Ainda no que se refere aos dados, a OMS antecipa um desafio ético que é, na minha tradução, o “colonialismo dos dados”, ou seja, o uso abusivo ou não autorizado, ou desviado do propósito original, de dados coletados de grupos populacionais socialmente vulneráveis. Vale reiterar que dados insuficientes de grupos sociamente vulneráveis por si constituem um viés, mas isso não se corrige ao se incentivar ou pagar a esses grupos pelo fornecimento de dados ou instituindo medidas capciosas para sua a coleta.
Sobre a qualidade do encontro clínico ou do relacionamento da pessoa ou populações com o sistema de saúde, a OMS enfatiza que a IA deve ser um recurso para construir ou melhorar o relacionamento de pacientes com o(a) profissional de saúde, em especial, ou com o sistema de saúde, em geral, porque libera o(a) profissional ou trabalhador(a) de saúde de tarefas rotineiras por meio da automação. Por outro lado, esta mesma automação obtida com a IA pode impactar na empregabilidade na área da saúde e este desafio precisa também ser enfrentado pelas instituições.

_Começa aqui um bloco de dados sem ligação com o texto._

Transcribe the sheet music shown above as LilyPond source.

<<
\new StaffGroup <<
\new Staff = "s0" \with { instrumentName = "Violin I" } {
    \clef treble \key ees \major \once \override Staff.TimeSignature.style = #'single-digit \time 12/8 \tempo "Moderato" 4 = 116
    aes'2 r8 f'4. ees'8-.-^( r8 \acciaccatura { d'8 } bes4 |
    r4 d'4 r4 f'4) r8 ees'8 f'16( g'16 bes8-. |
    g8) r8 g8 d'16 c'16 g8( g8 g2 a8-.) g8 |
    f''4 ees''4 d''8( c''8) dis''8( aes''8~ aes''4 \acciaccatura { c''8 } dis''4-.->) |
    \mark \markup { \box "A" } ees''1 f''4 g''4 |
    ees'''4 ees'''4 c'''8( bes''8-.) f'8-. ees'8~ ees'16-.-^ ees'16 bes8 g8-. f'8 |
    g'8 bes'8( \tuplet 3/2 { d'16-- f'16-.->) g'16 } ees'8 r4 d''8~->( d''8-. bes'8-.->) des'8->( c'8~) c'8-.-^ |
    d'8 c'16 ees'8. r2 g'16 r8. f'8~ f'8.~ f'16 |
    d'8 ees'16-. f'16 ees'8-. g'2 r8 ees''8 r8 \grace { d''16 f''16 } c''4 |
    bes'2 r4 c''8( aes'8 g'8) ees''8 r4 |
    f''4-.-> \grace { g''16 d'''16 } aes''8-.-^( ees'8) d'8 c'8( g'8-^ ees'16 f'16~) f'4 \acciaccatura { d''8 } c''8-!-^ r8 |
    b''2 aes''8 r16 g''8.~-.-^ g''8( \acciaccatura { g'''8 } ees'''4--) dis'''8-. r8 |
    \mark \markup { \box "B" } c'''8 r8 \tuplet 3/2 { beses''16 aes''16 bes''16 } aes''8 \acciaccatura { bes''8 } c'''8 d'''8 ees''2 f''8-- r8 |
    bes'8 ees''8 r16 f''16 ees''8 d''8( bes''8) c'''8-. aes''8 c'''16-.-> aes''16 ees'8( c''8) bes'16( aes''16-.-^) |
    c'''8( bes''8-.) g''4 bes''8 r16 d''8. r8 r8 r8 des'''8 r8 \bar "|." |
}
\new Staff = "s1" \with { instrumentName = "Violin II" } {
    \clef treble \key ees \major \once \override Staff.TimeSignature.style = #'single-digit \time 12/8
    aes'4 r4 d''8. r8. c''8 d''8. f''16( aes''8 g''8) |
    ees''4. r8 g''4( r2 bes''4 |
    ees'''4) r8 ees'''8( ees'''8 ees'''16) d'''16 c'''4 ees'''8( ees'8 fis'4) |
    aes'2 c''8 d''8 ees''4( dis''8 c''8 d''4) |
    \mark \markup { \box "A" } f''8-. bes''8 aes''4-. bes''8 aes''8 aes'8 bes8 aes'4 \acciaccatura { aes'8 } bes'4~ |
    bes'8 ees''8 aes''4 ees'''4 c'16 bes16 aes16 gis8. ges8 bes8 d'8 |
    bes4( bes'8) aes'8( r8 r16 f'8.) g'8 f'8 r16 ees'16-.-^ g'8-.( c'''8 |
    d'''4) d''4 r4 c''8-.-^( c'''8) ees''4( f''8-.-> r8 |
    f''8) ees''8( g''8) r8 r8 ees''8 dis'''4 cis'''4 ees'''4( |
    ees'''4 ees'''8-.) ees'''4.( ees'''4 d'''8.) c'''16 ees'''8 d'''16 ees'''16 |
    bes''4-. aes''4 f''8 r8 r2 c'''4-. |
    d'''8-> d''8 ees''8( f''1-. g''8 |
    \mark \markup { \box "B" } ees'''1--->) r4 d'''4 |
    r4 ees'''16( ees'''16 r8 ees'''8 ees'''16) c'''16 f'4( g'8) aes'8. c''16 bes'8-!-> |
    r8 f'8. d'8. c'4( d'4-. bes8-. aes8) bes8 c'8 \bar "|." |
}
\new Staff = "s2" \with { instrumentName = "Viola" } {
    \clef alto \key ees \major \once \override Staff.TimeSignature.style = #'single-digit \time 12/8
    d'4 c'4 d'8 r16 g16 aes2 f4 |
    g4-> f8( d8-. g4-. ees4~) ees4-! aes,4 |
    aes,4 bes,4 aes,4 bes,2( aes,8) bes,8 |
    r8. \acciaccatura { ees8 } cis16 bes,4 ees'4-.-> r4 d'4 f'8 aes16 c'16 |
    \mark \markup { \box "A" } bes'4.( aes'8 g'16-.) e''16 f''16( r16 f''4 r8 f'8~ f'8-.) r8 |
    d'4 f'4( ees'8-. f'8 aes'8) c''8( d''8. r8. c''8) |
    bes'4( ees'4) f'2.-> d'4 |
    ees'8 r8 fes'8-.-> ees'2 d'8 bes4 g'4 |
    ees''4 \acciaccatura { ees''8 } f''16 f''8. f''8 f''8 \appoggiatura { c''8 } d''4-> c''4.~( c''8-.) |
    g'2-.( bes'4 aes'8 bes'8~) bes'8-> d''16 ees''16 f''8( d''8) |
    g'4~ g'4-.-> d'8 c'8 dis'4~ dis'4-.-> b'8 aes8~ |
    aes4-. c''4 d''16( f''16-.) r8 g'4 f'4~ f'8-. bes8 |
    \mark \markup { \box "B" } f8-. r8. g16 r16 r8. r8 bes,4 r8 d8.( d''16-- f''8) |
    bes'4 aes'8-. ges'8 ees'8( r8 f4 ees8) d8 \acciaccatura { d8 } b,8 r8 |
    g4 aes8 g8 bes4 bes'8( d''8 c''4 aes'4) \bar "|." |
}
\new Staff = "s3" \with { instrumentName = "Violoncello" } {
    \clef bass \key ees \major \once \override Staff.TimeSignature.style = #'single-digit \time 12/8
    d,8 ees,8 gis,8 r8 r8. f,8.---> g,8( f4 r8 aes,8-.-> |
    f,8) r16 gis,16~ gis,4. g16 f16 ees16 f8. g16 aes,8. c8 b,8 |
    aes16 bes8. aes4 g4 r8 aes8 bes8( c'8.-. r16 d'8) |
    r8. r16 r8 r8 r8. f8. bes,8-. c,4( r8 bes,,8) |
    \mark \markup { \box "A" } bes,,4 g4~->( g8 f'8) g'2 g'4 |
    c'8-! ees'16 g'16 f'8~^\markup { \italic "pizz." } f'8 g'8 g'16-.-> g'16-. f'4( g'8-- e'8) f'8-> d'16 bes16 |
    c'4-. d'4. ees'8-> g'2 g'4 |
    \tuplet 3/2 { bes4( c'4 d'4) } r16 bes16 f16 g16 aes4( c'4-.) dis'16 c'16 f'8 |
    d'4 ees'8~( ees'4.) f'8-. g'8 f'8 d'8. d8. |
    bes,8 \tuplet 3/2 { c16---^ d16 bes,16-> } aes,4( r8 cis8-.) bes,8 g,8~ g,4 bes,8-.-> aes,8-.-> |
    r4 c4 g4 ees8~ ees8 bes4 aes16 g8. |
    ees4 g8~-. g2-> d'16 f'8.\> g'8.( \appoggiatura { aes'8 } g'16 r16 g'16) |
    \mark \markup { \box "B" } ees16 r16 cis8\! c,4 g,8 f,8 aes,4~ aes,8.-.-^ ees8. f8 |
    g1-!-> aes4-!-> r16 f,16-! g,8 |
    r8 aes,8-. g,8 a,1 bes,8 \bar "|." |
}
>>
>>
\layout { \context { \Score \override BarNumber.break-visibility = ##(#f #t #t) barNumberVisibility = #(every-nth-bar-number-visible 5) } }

Ao longo de todo o documento, a OMS alerta para o risco de preconceito e de discriminação sociais, tais como gênero, raça e orientação sexual, entre outros, serem reiterados nas bases de dados (falta de diversidade, por ex), nos algoritmos e códigos de IA (viés de quem desenvolve ou do banco de dados usado no treinamento, por ex). Para prevenção deste problema, é necessária a implementação das políticas públicas de equidade social na saúde. Muitas destas já existentes no Brasil como a Política Nacional de Saúde Integral da População Negra – PNSIPN, entre outras. Assim, os bancos de dados utilizados na pesquisa e treinamento, onde a inteligência artificial e as ferramentas de análise preditiva são usadas, devem ser representativos dos diferentes grupos populacionais (Povos Ciganos, População em Situação de Rua, População LGBT+, entre outras populações) para prevenir o agravamento de disparidades de saúde. Além disso, profissionais de saúde, gestores(as), desenvolvedores(as), bem como pacientes, precisam entender sua responsabilidade quanto às questões de validade e precisão dos dados para que a IA seja isenta de vieses.
Por fim, uma seção do documento que merece destaque, no meu entendimento, é a que recomenda para governos, profissionais de saúde, desenvolvedores(as) e controle social algumas formas de usar eticamente a IA na saúde. Por exemplo, a inclusão da ética da saúde no desenvolvimento das TICs (“design for values” como paradigma), bem como a inclusão de um currículo de IA na formação de profissionais de saúde nesta tecnologia, entre outras sugestões.
Salvo melhor juízo, o documento é uma importante referência para o Comitê Técnico de Prospecção Tecnológica de Saúde Digital (CT-SD), da RNP, porque inclui os(as) profissionais de tecnologia na equipe que cuida da saúde das pessoas e populações utilizando IA e, neste sentido, elenca relevantes recomendações sobre ética em saúde para desenvolvedores(as) também. Assim, os recursos oferecidos pela RNP, necessários para a pesquisa e o ensino em IA, como cibersegurança, movimentação de dados, TestBeds, gestão de identidades, nuvem e teleconsulta, precisam ter em conta os 6 princípios estabelecidos pela OMS, assim como os códigos de ética que regem o exercício das profissões da área da saúde no Brasil e o código que rege a pesquisa com seres humanos. Na dúvida é só seguir o mais fundamental dos deveres: não fazer o mal.